October 23, 2024
The site was built in the Shropshire Hills after an environmental assessment calculated the viability for renewable power, and will pump out 4G and 5G to EE customers in the area.
If there is insufficient renewable energy on tap and the battery runs dry – presumably on a day when there’s simultaneously no wind or sun – a generator powered by a ‘green fuel’ called Hydrotreated Vegetable Oil (HVO) kicks in to provide back-up power to the mast and charge to the batteries.
BT says it expects the site to deliver approximately 17,000kWh of wind and solar energy per year – the equivalent of 100,000 hot showers, it helpfully illustrates – and cost savings upwards of £10k.

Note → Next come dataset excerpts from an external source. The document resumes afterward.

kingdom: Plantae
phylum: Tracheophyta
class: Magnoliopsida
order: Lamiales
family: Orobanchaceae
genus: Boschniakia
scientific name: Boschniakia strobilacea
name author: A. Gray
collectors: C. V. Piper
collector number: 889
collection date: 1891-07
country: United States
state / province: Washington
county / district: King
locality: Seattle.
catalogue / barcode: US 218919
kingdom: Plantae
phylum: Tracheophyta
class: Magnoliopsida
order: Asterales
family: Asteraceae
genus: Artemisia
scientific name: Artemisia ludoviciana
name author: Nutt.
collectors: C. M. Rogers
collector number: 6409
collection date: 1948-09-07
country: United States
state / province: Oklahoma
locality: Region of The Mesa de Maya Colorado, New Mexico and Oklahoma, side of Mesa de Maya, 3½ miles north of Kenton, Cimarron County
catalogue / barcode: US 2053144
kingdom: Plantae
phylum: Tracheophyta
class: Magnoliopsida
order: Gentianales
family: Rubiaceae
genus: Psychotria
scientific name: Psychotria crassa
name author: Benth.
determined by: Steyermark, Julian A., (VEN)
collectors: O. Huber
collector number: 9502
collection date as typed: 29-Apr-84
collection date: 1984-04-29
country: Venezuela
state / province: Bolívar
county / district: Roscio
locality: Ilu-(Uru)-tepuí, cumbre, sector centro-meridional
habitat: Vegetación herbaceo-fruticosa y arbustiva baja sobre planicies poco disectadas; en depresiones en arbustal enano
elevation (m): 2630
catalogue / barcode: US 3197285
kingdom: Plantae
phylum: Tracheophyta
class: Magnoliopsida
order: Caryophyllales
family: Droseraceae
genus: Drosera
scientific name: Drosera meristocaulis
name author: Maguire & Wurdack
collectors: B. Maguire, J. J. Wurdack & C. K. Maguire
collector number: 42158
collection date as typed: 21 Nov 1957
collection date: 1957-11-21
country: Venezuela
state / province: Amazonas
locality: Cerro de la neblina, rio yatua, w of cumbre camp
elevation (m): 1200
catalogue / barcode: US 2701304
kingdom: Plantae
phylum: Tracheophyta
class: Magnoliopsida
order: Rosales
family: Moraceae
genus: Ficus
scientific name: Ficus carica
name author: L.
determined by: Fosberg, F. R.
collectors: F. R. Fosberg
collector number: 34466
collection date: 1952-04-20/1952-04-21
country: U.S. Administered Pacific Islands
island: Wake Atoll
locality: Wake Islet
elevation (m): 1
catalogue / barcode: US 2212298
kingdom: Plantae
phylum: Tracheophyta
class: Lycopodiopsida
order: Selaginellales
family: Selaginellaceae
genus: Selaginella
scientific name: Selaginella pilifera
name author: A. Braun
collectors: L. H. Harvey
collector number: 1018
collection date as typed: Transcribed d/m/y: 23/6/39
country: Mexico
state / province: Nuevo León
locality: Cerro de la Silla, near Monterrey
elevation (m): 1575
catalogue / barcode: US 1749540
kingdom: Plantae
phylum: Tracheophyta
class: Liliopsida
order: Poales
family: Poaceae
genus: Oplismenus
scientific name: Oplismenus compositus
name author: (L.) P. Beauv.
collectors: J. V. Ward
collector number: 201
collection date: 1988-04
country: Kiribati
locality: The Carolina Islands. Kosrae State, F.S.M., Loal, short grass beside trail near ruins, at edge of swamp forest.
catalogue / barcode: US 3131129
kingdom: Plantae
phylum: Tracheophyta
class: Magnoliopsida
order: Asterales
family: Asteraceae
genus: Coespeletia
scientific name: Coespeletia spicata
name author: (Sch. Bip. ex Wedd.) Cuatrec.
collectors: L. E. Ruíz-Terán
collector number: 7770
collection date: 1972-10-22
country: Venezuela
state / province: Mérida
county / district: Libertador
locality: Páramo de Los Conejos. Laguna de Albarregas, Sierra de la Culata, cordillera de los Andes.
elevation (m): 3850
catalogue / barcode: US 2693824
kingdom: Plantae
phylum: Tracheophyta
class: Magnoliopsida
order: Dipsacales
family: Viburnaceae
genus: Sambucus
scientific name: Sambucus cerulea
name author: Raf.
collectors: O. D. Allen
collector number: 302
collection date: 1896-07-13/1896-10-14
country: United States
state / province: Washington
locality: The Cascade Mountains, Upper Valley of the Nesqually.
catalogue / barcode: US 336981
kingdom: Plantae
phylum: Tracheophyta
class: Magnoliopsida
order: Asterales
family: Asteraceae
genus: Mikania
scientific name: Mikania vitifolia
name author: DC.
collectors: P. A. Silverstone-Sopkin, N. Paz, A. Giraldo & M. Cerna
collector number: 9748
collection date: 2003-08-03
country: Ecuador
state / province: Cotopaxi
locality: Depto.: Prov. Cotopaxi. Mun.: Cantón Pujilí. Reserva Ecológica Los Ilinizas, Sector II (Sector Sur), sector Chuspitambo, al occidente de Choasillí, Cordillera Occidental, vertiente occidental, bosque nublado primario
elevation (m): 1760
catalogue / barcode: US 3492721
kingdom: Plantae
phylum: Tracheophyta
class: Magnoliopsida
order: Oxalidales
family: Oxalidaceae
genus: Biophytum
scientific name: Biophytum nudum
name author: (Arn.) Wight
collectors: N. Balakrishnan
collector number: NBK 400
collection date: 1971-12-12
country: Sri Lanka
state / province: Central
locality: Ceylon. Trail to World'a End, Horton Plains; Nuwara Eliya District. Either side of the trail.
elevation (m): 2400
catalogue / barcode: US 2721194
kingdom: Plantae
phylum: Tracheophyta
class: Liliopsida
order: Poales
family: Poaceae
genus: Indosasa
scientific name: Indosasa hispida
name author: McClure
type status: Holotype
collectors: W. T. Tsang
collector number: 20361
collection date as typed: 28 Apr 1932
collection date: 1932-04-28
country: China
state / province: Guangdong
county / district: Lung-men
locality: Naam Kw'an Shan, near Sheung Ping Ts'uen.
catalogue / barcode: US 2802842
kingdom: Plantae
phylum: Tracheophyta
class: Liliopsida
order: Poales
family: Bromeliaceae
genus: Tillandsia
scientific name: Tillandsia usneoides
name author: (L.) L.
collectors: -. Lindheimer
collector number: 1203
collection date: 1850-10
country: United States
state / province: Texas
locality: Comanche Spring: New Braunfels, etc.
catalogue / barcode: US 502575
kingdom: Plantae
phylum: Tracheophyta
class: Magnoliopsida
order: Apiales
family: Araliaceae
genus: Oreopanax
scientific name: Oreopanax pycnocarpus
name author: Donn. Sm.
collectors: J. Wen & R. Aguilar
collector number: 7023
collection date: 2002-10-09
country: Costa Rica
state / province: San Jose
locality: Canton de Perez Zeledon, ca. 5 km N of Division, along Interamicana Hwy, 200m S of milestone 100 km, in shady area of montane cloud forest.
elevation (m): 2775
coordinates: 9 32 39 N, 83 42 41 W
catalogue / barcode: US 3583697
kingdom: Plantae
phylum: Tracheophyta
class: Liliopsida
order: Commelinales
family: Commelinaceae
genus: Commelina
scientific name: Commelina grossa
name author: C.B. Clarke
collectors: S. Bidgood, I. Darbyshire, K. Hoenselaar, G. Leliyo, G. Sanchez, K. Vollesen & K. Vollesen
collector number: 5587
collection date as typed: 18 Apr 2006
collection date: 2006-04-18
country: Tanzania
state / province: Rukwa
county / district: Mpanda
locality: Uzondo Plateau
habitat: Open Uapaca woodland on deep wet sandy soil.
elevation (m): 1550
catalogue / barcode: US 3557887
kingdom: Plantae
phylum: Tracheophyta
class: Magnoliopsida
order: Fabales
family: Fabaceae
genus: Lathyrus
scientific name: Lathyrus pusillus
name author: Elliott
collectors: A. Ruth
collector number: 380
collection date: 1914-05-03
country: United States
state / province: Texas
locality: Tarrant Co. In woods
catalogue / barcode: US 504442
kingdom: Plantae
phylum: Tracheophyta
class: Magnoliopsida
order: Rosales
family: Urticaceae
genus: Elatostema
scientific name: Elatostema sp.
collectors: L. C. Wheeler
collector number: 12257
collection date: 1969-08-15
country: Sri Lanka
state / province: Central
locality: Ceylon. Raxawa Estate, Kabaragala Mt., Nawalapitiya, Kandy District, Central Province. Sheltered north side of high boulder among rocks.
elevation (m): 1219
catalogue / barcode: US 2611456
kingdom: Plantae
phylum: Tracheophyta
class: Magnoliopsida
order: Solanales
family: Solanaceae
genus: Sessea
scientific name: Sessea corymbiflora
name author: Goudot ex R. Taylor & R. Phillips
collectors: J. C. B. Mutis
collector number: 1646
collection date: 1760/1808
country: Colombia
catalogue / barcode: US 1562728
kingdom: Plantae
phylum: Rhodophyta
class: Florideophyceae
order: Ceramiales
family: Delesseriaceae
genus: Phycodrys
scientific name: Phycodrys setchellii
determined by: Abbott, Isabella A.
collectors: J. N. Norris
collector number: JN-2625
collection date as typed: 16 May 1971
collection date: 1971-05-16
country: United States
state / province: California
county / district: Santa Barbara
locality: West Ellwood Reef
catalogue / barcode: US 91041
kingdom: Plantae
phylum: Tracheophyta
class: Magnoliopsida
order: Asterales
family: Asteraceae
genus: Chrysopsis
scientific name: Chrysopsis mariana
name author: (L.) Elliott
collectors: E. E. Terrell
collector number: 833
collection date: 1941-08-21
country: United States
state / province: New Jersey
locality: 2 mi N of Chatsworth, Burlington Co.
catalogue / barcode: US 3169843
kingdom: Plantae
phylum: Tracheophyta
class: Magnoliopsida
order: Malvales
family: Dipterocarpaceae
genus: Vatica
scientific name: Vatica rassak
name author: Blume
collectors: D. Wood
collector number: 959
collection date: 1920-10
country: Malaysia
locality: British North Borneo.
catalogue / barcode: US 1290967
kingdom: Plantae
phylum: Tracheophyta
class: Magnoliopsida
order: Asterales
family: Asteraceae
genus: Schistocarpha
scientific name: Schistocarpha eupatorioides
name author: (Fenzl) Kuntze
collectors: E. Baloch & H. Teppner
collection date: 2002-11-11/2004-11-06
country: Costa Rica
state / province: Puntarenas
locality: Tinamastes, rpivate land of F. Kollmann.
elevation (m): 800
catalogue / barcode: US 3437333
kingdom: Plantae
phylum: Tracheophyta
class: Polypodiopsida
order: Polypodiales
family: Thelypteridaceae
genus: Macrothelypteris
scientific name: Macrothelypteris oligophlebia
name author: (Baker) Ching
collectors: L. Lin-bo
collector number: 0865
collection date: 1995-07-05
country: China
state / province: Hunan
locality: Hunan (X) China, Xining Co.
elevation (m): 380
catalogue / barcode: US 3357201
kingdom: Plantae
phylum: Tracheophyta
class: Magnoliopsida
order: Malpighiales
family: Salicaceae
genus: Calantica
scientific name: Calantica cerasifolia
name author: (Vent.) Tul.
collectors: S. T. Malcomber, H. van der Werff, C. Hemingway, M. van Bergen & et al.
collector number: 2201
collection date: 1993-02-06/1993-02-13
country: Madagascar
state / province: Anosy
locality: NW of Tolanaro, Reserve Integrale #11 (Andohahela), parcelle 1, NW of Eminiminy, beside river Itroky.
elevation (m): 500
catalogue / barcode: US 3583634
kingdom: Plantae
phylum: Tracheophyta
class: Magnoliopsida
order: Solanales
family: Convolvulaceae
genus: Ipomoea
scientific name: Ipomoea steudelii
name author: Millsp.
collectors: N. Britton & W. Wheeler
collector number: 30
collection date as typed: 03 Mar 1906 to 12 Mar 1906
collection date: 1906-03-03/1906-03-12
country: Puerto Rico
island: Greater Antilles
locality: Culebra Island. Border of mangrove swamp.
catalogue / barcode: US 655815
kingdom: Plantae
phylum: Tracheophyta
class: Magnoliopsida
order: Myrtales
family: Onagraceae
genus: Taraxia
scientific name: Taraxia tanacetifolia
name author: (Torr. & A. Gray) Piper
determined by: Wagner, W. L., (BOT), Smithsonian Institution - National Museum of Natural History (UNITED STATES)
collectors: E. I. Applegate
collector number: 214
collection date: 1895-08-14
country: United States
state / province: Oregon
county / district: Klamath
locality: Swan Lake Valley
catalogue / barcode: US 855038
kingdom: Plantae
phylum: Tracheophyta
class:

“Delivering ubiquitous coverage is critically important in an age where connectivity has never been so central to everyday life, but it absolutely must be done in a responsible and sustainable manner,” said Greg McCall, Chief Networks Officer, BT Group. “It’s paramount that we increase the energy-efficiency of our networks, and so we’re really excited about the potential of self-powering sites in enabling us to meet both our sustainability and connectivity ambitions.”
This site in the Shropshire Hills is a trial, but the telco group has already apparently identified hundreds of additional locations which have the potential to get their power via wind and solar as well, particularly in coastal or hilly locations, we’re told.
Vodafone got there a couple of years ago with a wind and solar powered 4G mast in Eglwyswrw, Wales, which it said at the time potentially removes the need for a connection to the national electricity grid.
Unsurprisingly BT is framing its self-powering tower trial firmly as a sustainability move, but with energy being is one of the biggest areas of cost operators have, presumably the prospect of powering parts of the network with self-sustaining wind turbines and solar panels instead of pulling from the grid won’t have been missed by the bean counters either.